TASK INSTRUCTIONS -
Reproduce word for word the passage in the article below on Mourinho's outsider mentality that opens with the words "How Mourinho’s ‘outsider" and closes with "Youtube: Mourinho the underdog.".

EXCERPT TO READ -
•••
Is Jose Mourinho an outsider to modern football? How have his tactics changed if so?

How Mourinho’s ‘outsider mentality’ has shaped his tactics

The outsiders: those on sidelines that stand against all odds or sink to a life of misery. We see them everywhere: on the street, sometimes drunk and resting against a wall, and sometimes quiet and invisible to the everyday eye, and sometimes even on their multi-million yachts in Monaco. The versions are countless.

There is an Indonesian movie called The Raid in which the antagonist is a short man who’s fought against the odds his whole life and, as a result, has built a backbone and a liking for getting himself into the ‘underdog position’. Supremely confident in his fighting skills, he fought two against one or bare-handed against a knife-wielder, or would pick on a heavier opponent.

Youtube: Mourinho the underdog.

In the competitive game of football they are like ink in water. They are the Suttons of the FA Cup and the Liverpools at 3-0 against Milan. They are sometimes the underachievers, or underdogs who can become the heroes. But sometimes they are the habitual winners who fight when they fail to win. Jose Mourinho is inked from top to bottom either way.
•••
RECORDED DATA -
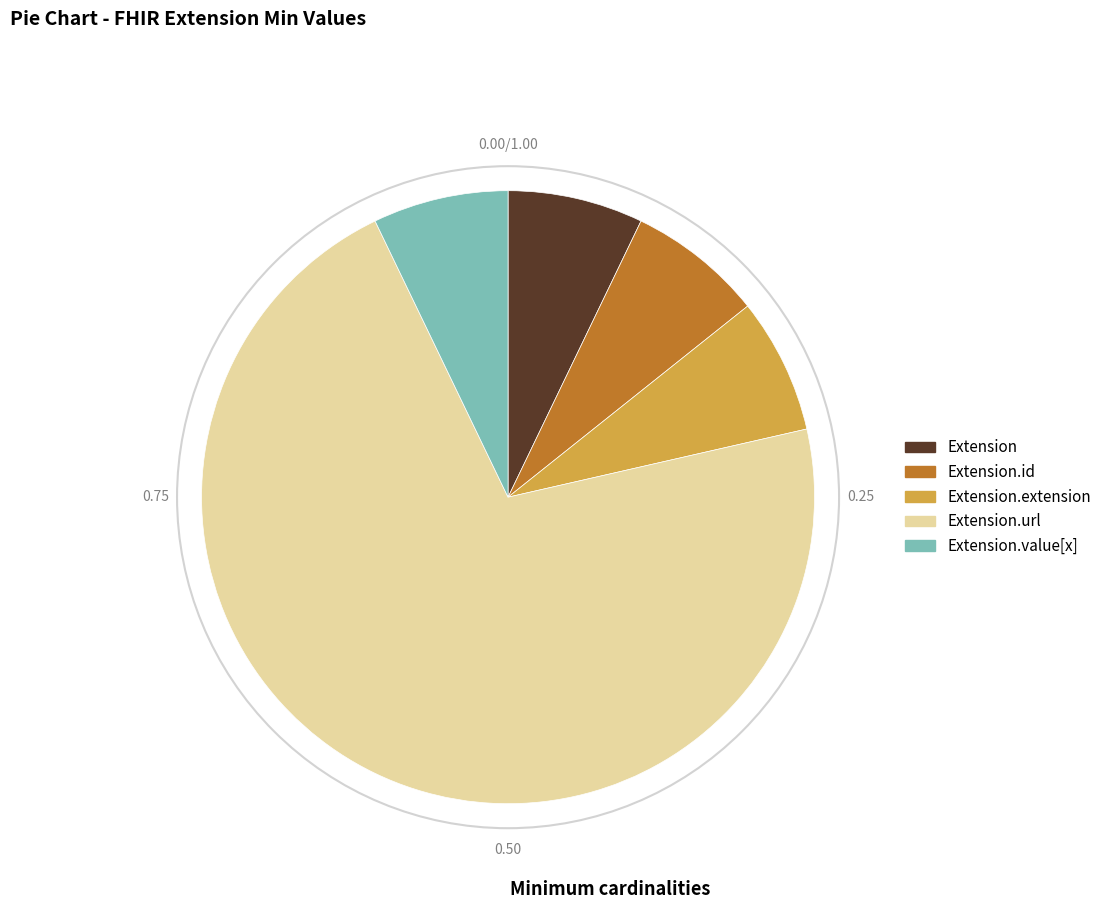

Which slice is the largest?

Extension.url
•••
RESPONSE AREA -
How Mourinho’s ‘outsider mentality’ has shaped his tactics

The outsiders: those on sidelines that stand against all odds or sink to a life of misery. We see them everywhere: on the street, sometimes drunk and resting against a wall, and sometimes quiet and invisible to the everyday eye, and sometimes even on their multi-million yachts in Monaco. The versions are countless.

There is an Indonesian movie called The Raid in which the antagonist is a short man who’s fought against the odds his whole life and, as a result, has built a backbone and a liking for getting himself into the ‘underdog position’. Supremely confident in his fighting skills, he fought two against one or bare-handed against a knife-wielder, or would pick on a heavier opponent.

Youtube: Mourinho the underdog.